Huang Rong has a significant role in the death of Yang Kang, the antagonist, even though she does not kill him directly. Yang Kang attacks her with a palm strike in an attempt to silence her when she is about to reveal the truth behind the murders he committed, but ends up hitting the spiked armoured vest she is wearing. The armour has incidentally been stained with a deadly venom so the venom seeps through Yang Kang's wounds into his body and eventually kills him.

In The Return of the Condor Heroes, set several years after the first novel, Huang Rong and Guo Jing have become prominent figures in the wulin and highly-regarded heroes in the Song Empire for protecting the city of Xiangyang from Mongol invaders.

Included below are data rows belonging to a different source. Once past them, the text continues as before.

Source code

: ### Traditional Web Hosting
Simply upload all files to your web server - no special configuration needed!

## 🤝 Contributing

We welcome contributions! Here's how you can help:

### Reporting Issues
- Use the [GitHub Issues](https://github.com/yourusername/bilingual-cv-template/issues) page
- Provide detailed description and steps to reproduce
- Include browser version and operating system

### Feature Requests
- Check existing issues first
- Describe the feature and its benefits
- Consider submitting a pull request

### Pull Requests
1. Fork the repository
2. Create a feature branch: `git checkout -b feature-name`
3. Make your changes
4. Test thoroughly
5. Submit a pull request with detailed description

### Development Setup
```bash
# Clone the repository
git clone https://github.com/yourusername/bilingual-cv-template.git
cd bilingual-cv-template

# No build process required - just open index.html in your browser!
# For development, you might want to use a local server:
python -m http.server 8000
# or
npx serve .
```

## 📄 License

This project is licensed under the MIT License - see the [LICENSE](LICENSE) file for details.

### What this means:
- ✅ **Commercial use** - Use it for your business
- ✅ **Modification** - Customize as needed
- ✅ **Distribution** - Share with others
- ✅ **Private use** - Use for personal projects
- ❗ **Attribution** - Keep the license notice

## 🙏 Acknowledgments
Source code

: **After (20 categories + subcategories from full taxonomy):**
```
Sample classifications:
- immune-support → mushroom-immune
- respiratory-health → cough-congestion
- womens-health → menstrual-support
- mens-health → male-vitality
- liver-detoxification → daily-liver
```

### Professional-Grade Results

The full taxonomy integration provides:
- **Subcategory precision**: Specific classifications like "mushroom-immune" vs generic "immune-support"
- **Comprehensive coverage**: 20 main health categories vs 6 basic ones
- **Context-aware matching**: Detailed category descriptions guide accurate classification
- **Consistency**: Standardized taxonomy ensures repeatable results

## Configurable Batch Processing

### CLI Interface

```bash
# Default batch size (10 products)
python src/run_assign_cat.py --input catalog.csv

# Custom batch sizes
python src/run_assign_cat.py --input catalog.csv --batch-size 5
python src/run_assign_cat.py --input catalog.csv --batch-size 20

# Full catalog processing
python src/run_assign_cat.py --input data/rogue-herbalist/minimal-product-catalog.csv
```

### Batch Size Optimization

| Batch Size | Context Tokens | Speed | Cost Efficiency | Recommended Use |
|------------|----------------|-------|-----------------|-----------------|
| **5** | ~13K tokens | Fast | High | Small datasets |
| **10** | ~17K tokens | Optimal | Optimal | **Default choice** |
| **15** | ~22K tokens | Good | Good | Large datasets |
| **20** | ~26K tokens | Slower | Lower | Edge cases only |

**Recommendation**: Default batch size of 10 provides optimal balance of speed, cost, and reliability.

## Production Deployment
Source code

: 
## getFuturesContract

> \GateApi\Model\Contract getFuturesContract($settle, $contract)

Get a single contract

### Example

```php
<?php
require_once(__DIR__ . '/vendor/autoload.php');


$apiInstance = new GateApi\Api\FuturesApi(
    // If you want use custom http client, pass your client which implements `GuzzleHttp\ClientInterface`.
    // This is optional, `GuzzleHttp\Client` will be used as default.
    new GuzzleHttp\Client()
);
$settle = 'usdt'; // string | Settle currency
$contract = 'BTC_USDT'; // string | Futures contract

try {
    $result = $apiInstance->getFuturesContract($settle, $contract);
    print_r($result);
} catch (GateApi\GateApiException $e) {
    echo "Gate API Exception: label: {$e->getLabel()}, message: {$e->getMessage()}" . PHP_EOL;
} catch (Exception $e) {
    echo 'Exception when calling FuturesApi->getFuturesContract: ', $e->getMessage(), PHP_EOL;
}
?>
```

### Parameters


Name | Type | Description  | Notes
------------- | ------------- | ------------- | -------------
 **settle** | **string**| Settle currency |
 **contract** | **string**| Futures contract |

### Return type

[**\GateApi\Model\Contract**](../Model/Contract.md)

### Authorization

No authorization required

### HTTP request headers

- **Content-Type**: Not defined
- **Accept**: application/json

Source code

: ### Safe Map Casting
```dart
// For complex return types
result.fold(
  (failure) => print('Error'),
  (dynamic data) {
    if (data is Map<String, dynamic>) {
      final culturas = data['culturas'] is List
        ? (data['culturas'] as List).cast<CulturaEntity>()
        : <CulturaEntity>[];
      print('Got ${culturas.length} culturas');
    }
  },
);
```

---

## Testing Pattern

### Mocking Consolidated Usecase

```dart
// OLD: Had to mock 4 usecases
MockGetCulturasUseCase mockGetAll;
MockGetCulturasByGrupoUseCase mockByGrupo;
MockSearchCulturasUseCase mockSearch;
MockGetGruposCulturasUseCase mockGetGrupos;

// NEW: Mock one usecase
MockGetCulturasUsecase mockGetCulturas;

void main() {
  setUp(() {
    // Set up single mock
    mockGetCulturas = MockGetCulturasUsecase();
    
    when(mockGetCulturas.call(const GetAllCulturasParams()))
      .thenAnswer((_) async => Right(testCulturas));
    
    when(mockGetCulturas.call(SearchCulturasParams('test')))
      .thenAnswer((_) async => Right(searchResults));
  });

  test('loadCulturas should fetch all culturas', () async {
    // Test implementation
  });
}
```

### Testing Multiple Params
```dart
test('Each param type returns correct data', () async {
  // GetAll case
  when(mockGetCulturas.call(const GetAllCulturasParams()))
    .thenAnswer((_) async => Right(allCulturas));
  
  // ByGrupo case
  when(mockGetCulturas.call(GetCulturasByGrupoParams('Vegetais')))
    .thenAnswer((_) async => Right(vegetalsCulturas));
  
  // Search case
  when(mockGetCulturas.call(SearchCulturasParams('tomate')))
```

The Guos also have three children: elder daughter Guo Fu, and the twins Guo Xiang and Guo Polu. Both Huang Rong and Guo Jing play supporting roles in the character development of the protagonist Yang Guo, Yang Kang's son. When they first meet Yang Guo, Huang Rong is suspicious of the boy due to their past history with his father and also because she is worried that he will turn out to be like his father. However, she gradually gains his trust after he selflessly saves their family from danger on numerous occasions.

It is revealed in The Heaven Sword and Dragon Saber that all the Guos except Guo Xiang were killed during the Battle of Xiangyang, and she and Guo Jing are remembered in the wulin as national martyrs. Guo Xiang continued roaming the wulin as a knight-errant fighting injustice and helping the poor before eventually founding the Emei Sect.

== Character description ==
Huang Rong is described as a young beggar dressed in filthy clothing during her first appearance in The Legend of the Condor Heroes. Her face is stained with mud and her clothes are covered in dust. When Guo Jing agrees to meet her on the riverbank, she looks completely different from her earlier image, now that she is clean and dressed in beautiful clothes. Her appearance is described as "with skin whiter than snow, charm unrivalled by any, and a presence so stunning, one would almost blush from staring at her too intently". Guo Jing is taken aback by her new look.

== Martial arts and skills ==
Huang Rong learnt most of her martial arts and skills from her father Huang Yaoshi, including the Falling Flower Divine Sword Palm, Divine Flicking Finger, and Jade Flute Swordplay. Her most powerful skill is the Dog-Beating Staff Technique, which is known only to the Beggar Clan's chief and taught to her by Hong Qigong. From Hong Qigong, she also learnt the Carefree Fist and the dart-throwing technique Rain of Petals. She also learnt the Jiuyin Zhenjing from her husband.

Besides fighting skills, Huang Rong is well-versed in culinary arts, geography, medicine, strategy, mathematics, music, literature, and the Qimen Dunjia, having learnt from her polymath father and inherited her mother's eidetic memory.

== In adaptations ==
Notable actresses who have portrayed Huang Rong in films and television series include Yung Siu-yee (1958), Michelle Yim (1976), Barbara Yung (1983), Susanna Au-yeung (1983), Idy Chan (1988), Athena Chu (1994), Bonnie Ngai (1995), Zhou Xun (2003), Kong Lin (2006), Ariel Lin (2008), Yang Mingna (2014), Li Yitong (2017), Lin Yanrou (2021), Gong Beibi (2022) and Bao Shangen (2024).

Huang Rong is a main character in the 2000 role-playing video game Shachou Eiyuuden: The Eagle Shooting Heroes, released by Sony Computer Entertainment for the PlayStation.